Elections signal new hope. This is the beauty of democracy; power can be easily transferred from one party to the other, and mature democracies like Australia and the United States are perfect examples. The electorate can show support for an incumbent through a vote of confidence or to voice discontent through voting for the opposition. Albeit within a short history of democracy, for South Koreans, this presidential election could be the turning point in Korean politics.
With the first female President of Korea, Park Geun-Hye, being impeached on 10 March, the presidential election took place on 9 May. The title of ‘first female president’ was a signal of hope, progress and gender equality in politics. That hope has been shattered with the corruption and the bureaucratic failure of Park’s administration.
Korean politics has traditionally been about regionalism between Honam and Yeongnam area. The former is liberal and progressive while the latter is staunchly conservative. Former president Park Geun-Hye and her father, Park Chung-hee, are from the Yeongnam area and naturally have the conservatives as the core of their supporters. However, with the strongman’s daughter falling out of politics in a disgraceful manner, it seems to have highlighted the fragility and superficiality of regional politics to the Korean electorate.
For example, the People’s Party is very strong in the Honam area, holding 23 out of 28 parliamentary seats. However, during the recent election the People Party’s presidential candidate, Ahn Cheol-soo, enjoyed support from the centre-right and conservatives. Such a phenomenon is eccentric because in the 2012 presidential elections, Ahn’s support base was largely young adults who are liberal. Perhaps it signals that Korean democracy is moving in a matured direction where it is no longer plagued by the regional rivalry, and the electorate now looks at the candidate’s’ abilities and policies. Or it could just have been conservatives’ attempts to prevent the more liberal Moon Jae-in of the Democratic Party from taking power. Nonetheless, it is undeniable that the impeachment of Park Geun-Hye signals the strength of democracy in Korea and the Korean people’s power.
President-elect Moon Jae-in being more liberal and progressive is expected to shake up South Korea’s foreign policy. Compared to the aggressive and hard-line approach against the North by the previous conservative government, Moon Jae-in is expected to take friendlier approach to Kim Jong Un and his regime, hoping to replicate the détente enjoyed in early 2000s between the liberal governments of Kim Dae-jung and Roh Moo-hyun and Kim’s father, Kim Jong Il.
Similarly, Moon will be hoping to improve relations with neighbouring China, with the issue of controversial implementation of THAAD (Terminal High Altitude Area Defense) to be tackled. Moon will also seek to re-negotiate the landmark agreement between South Korea and Japan regarding the wartime sex slaves also known as ‘comfort women’.
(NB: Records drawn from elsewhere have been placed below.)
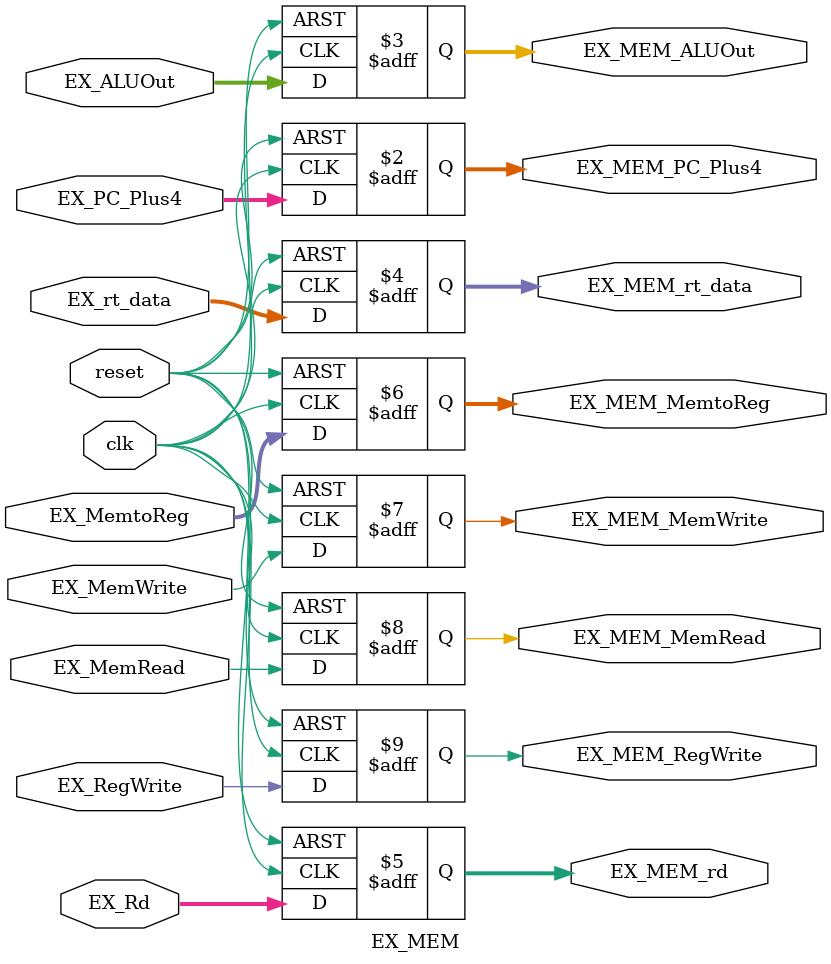
<source format=v>
module EX_MEM(
         clk,
         reset,
         EX_PC_Plus4,
         EX_ALUOut,
         EX_rt_data,
         EX_Rd,
         EX_MemWrite,
         EX_MemRead,
         EX_MemtoReg,
         EX_RegWrite,
         EX_MEM_PC_Plus4,
         EX_MEM_ALUOut,
         EX_MEM_rt_data,
         EX_MEM_rd,
         EX_MEM_MemtoReg,
         EX_MEM_MemWrite,
         EX_MEM_MemRead,
         EX_MEM_RegWrite
       );
input clk, reset;

input [31:0] EX_PC_Plus4, EX_ALUOut, EX_rt_data;
input [4: 0] EX_Rd;
input [1: 0] EX_MemtoReg;
input EX_MemWrite, EX_MemRead, EX_RegWrite;

output reg [31: 0] EX_MEM_PC_Plus4, EX_MEM_ALUOut, EX_MEM_rt_data;
output reg [4: 0] EX_MEM_rd;
output reg [1: 0] EX_MEM_MemtoReg;
output reg EX_MEM_MemWrite, EX_MEM_MemRead, EX_MEM_RegWrite;

always @(posedge clk or posedge reset)
  begin
    if (reset)
      begin
        EX_MEM_PC_Plus4 <= 32'h0;
        EX_MEM_ALUOut <= 32'h0;
        EX_MEM_rt_data <= 32'h0;
        EX_MEM_rd <= 5'h0;
        EX_MEM_MemtoReg <= 2'h0;
        EX_MEM_MemWrite <= 1'b0;
        EX_MEM_MemRead <= 1'b0;
        EX_MEM_RegWrite <= 1'b0;
      end
    else
      begin
        EX_MEM_PC_Plus4 <= EX_PC_Plus4;
        EX_MEM_ALUOut <= EX_ALUOut;
        EX_MEM_rt_data <= EX_rt_data;
        EX_MEM_rd <= EX_Rd;
        EX_MEM_MemtoReg <= EX_MemtoReg;
        EX_MEM_MemWrite <= EX_MemWrite;
        EX_MEM_MemRead <= EX_MemRead;
        EX_MEM_RegWrite <= EX_RegWrite;
      end
  end

endmodule
</source>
Moon Jae-in won the elections with 41.1 per cent of votes while runners-up Hong Jun-pyo and Ahn Cheol-soo received 24 and 21.4 per cent respectively. While one may argue that with 59 per cent of the electorate voting for another candidate Moon does not have the backing of the public, Moon had nearly 5.6 million more votes than Hong, the biggest margin in the history of democratic South Korea.
So far, Moon Jae-in’s first few days in the Blue House have been freshening and he seems to be living up to the expectations of the public – a recent survey shows that 83.8 per cent of the population feel Moon will do a good job. Another presidential election is finally over in South Korea. The electorate chose to voice its discontent with the conservative government through voting for Moon, resulting in his rise to presidency. Now it’s time for Moon to prove to the Korean electorate that they made the right decision in voting for him.